Mercy Moments Issue 110

Australia Day has come around once again and community debate over the date on which we celebrate our national day has intensified across our media platforms. While many Australians embrace this mid-summer public holiday with BBQs and beach parties, many of our First Nations people see the date as a cause for sadness, anger and regret.

January 26th commemorates the arrival of captain Arthur Phillip in Port Jackson and the formal settlement of Australia by Britain. For many First Nations people it was Survival Day, when their land and sovereignty were taken by a foreign power. No treaty. No negotiation. And to add to the injustice, being officially classified as non-people under the legal structures of Terra Nullius and consequently denied legal protection.

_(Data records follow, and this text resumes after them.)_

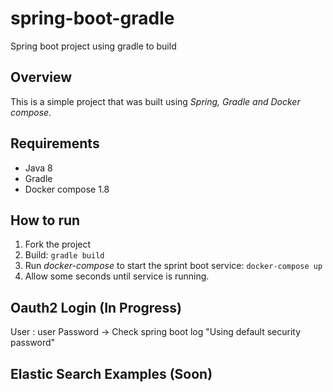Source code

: # spring-boot-gradle
Spring boot project using gradle to build

## Overview
This is a simple project that was built using *Spring, Gradle and Docker compose*.

## Requirements
* Java 8
* Gradle
* Docker compose 1.8

## How to run
1. Fork the project
2. Build: `gradle build`
4. Run *docker-compose* to start the sprint boot service: `docker-compose up`
5. Allow some seconds until service is running.

## Oauth2 Login (In Progress)
User : user
Password -> Check spring boot log "Using default security password"

## Elastic Search Examples (Soon)
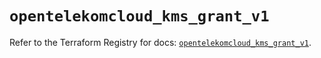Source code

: # `opentelekomcloud_kms_grant_v1`

Refer to the Terraform Registry for docs: [`opentelekomcloud_kms_grant_v1`](https://registry.terraform.io/providers/opentelekomcloud/opentelekomcloud/1.36.1/docs/resources/kms_grant_v1).
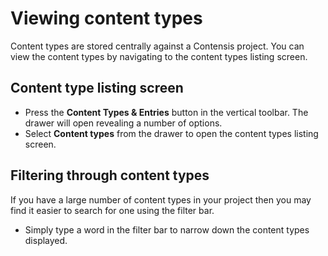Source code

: # Viewing content types
Content types are stored centrally against a Contensis project.  You can view the content types by navigating to the content types listing screen.

## Content type listing screen
- Press the **Content Types & Entries** button in the vertical toolbar. The drawer will open revealing a number of options.
- Select **Content types** from the drawer to open the content types listing screen.

## Filtering through content types
If you have a large number of content types in your project then you may find it easier to search for one using the filter bar.

- Simply type a word in the filter bar to narrow down the content types displayed.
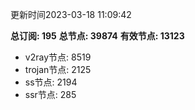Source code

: 更新时间2023-03-18 11:09:42

**总订阅: 195**
**总节点: 39874**
**有效节点: 13123**
- v2ray节点: 8519
- trojan节点: 2125
- ss节点: 2194
- ssr节点: 285
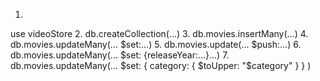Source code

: 1.
use videoStore
2.
db.createCollection(...)
3.
db.movies.insertMany(...)
4.
db.movies.updateMany(... $set:...)
5.
db.movies.update(... $push:...)
6.
db.movies.updateMany(... $set: {releaseYear:...}...)
7.
db.movies.updateMany(... $set: { category: { $toUpper: "$category" } } )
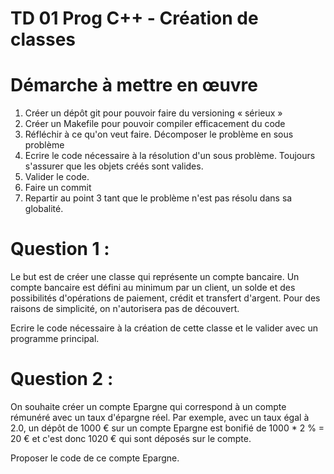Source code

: # TD 01 Prog C++ - Création de classes

# Démarche à mettre en œuvre

1. Créer un dépôt git pour pouvoir faire du versioning « sérieux »
2. Créer un Makefile pour pouvoir compiler efficacement du code
3. Réfléchir à ce qu'on veut faire. Décomposer le problème en sous problème
4. Ecrire le code nécessaire à la résolution d'un sous problème. Toujours s'assurer que les objets créés sont valides.
5. Valider le code.
6. Faire un commit
7. Repartir au point 3 tant que le problème n'est pas résolu dans sa globalité.

# Question 1 :

Le but est de créer une classe qui représente un compte bancaire. Un compte bancaire est défini au minimum par un client, un solde et des possibilités d'opérations de paiement, crédit et transfert d'argent. Pour des raisons de simplicité, on n'autorisera pas de découvert.

Ecrire le code nécessaire à la création de cette classe et le valider avec un programme principal.

# Question 2 :

On souhaite créer un compte Epargne qui correspond à un compte rémunéré avec un taux d'épargne réel. Par exemple, avec un taux égal à 2.0, un dépôt de 1000 € sur un compte Epargne est bonifié de 1000 \* 2 % = 20 € et c'est donc 1020 € qui sont déposés sur le compte.

Proposer le code de ce compte Epargne.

The tragedy of what is happening in a deeply and perhaps irrevocably divided Unites States should serve as a warning to all Australians that we cannot allow national division to drive our national agenda. The Black Lives Matter Movement has highlighted the danger of deep-seated inequality and injustice.

So how can we navigate this debate through the lens of justice, faith and fairness? How well can we rebuild relationships, strengthen reconciliation and heal the wounds of the past?

We need to start with a serious look at the divisiveness of the date itself and ask whether another date could be celebrated.


A photograph of a striking sunset where the sky is yellow and red and the ground is black. It is reminiscent of the Aboriginal flag.


Afterall, history shows that there have been a number of dates for Australia Day celebrated around the country. Is the arrival of the British and their disregard for the First Nations people and their culture something worthy of a National Day? Or could we choose something more inclusive – the date of federation or the birthdate of one of our great poets for example? A justice, faith and fairness view would strongly suggest that persisting with a date that clearly causes pain and hurt is not the way of peace and compassion. We could also ask why after decades of protest we have still not held a national consultation inclusive of all voices. Like the Uluru Statement from the Heart and the call for an Indigenous voice to parliament, the lack of respect for the voice and views of our First Nations people is disturbing at best. A justice, faith and fairness approach would demand that we do better to bring unity and healing. That we honour the dignity of all people in recognising their legitimate concerns and including them in the conversation.

It is critical that the Australia Day debate does not become an ‘us versus them’ issue mired by ideological certainties, race politics and partisan considerations. This is an issue which certainly tests those values of which we are most proud as a nation – the fair go, freedom and mateship. The lens of justice, faith and fairness would find Australia falling short of these values when it comes to the conversation we need to have about the date of Australia Day, our respect for Aboriginal culture and the truth of our history.

Perhaps we need to start the conversation at our own Australia day gathering. What exactly are we celebrating? Is the day just another public holiday? How do we see ourselves as a nation? And where do First Nations people fit into this picture? In this way we can move together towards a more united country.


How can we talk with First Nations people in the spirit of reconciliation, justice and peace?